What’s the first thing you remember? Do you wonder, Why do I remember that event, out of all the possible events in my early life?
In my first memory, I am in a strange bedroom with sleek, blonde furniture instead of the familiar, warm cherry bedroom set my parents own. I am standing on a chair looking out a picture window into a dark night sky. My mother is behind me, one palm warm against my back, her other hand set firmly on my hip so that I won’t fall. The sky suddenly explodes in bursts of color, like giant dandelions made of light, accompanied by deep popping noises in the distance. I begin jumping up and down on my chair, pointing, but my mother steadies me and I settle down, watching the dance of lights in a state of awe.
That’s it in its entirety. I don’t know how old I was, though I can guess, and I don’t where we were, though I can guess at that too. I have only this moment of vivid clarity framed by vague images and sounds. And yet, I also remember feeling safe and secure, not frightened, by the experience. That moment was the first time I remember feeling awe and wonder.
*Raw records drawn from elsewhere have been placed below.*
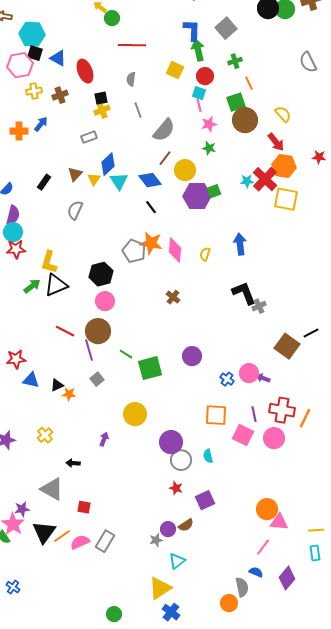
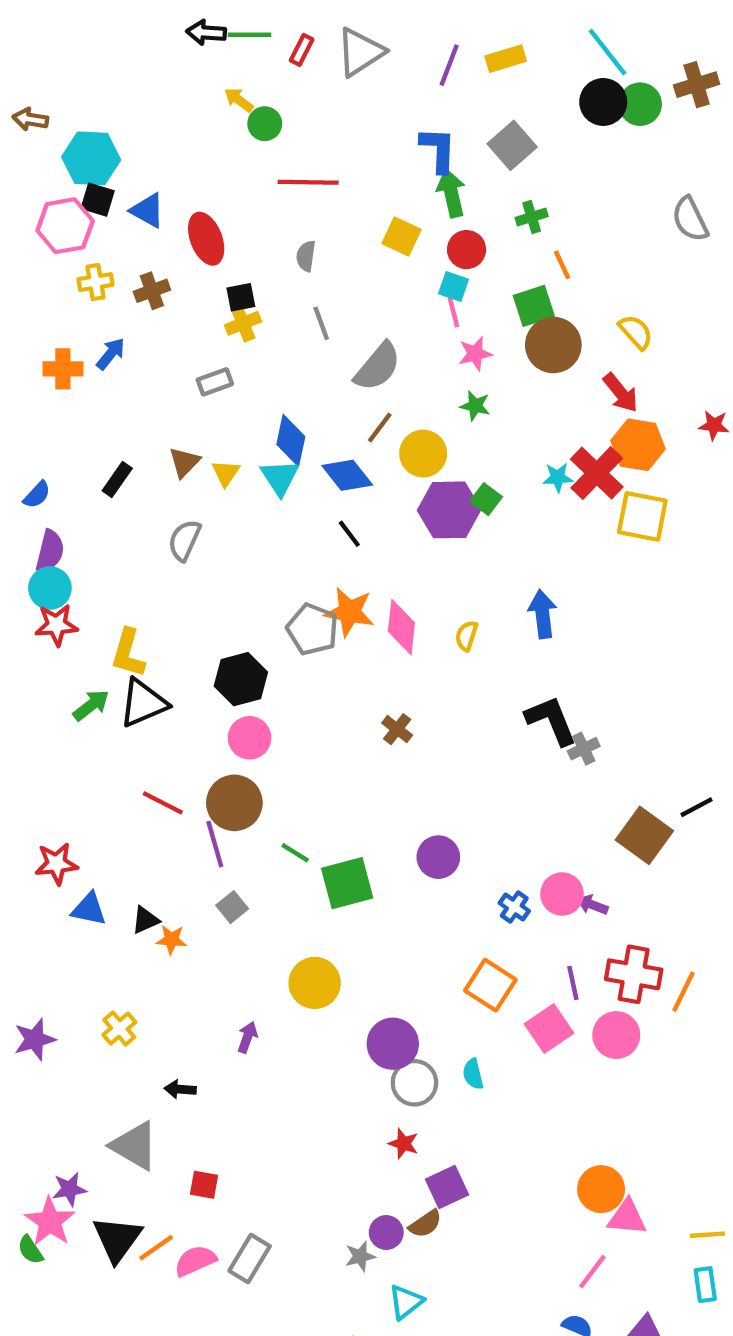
blue diamond: (108, 164) -> (291, 440), moved, turned -35
green square: (214, 191) -> (486, 499), turned -32
orange square: (216, 415) -> (490, 985), turned 30
pink square: (243, 435) -> (549, 1029), turned 30
purple square: (205, 500) -> (447, 1187), moved

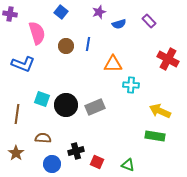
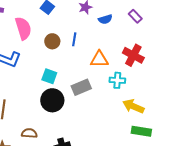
red cross: (168, 59) -> (133, 55), moved
cyan square: (42, 99) -> (49, 76), moved
gray rectangle: (95, 107) -> (81, 87), moved
yellow arrow: (160, 111) -> (133, 106), moved

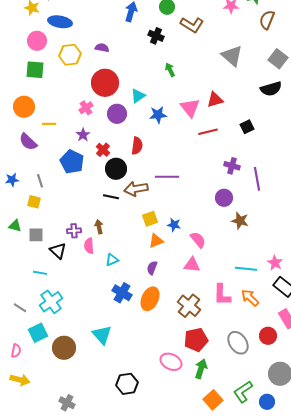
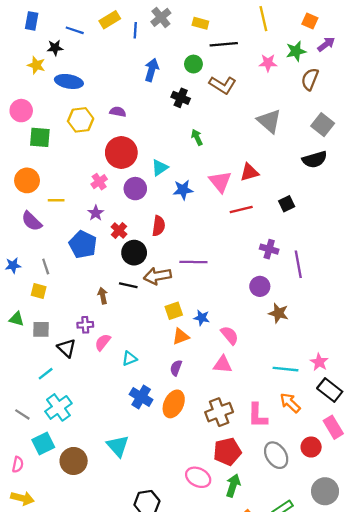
pink circle: (37, 41) -> (21, 111), moved
brown arrow: (99, 227) -> (103, 296), moved
pink semicircle: (89, 246) -> (103, 342), turned 42
cyan line: (40, 273) -> (46, 374), turned -48
pink L-shape: (222, 295) -> (257, 416), moved
brown cross: (189, 306) -> (219, 412), turned 30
In fact, it was such a profound moment for my little child self, that it has remained with me for over fifty years.
Why do some memories stay with us while others disappear in the sea foam of the past?
I believe that our memories—both positive and negative—are important, because they are associated with emotion and with profound moments of learning. And those moments embed themselves in our minds using emotion and sensory details. Uncovering and delving into memories, particularly those fragile, first ones can be enlightening. It can also be an important part of understanding how you formed your story of life—that is the story you tell yourself and others about your life, including where you’re from and who you’ve become.
This week’s journal writing prompts are designed to help you reveal more about these fragmented and elusive early memories:
- What is your earliest memory? Write a quick descriptive sketch of the event, describing everything you can remember, including who was with you, what happened, your feelings, responses of others, and any sensory details, such as shapes, colors, sounds, scents, and touch.
- What do you not know about this event? (Age, circumstances, place, etc.) Make some educated guesses that might fill in the blanks. Then list some possible ways to research the facts. For example, if older family members were present, you could ask them what they remember. Or family albums might reveal some of the facts.
- Why do you think you remember this particular event? In what ways did that experience affect your life or, more accurately, your perceptions of life?
- If you were to write your life story, would you include this memory? Why or why not?
- Close your eyes and, thinking back to that moment, try to expand your memory’s sensory awareness. What else was in the room or place? Were there other sounds or smells? What was happening in the periphery of the event? Open your eyes and write everything down, however “sketchy” it seems to be.
- Perform word association exercises with the emotions you associated with your memory. Using my first memory as an example, I would use the words awe, wonder, safety, and excitement.
- What is your second earliest memory? Repeat prompt #1 with this memory and then freewrite about how the two memories are related to one another.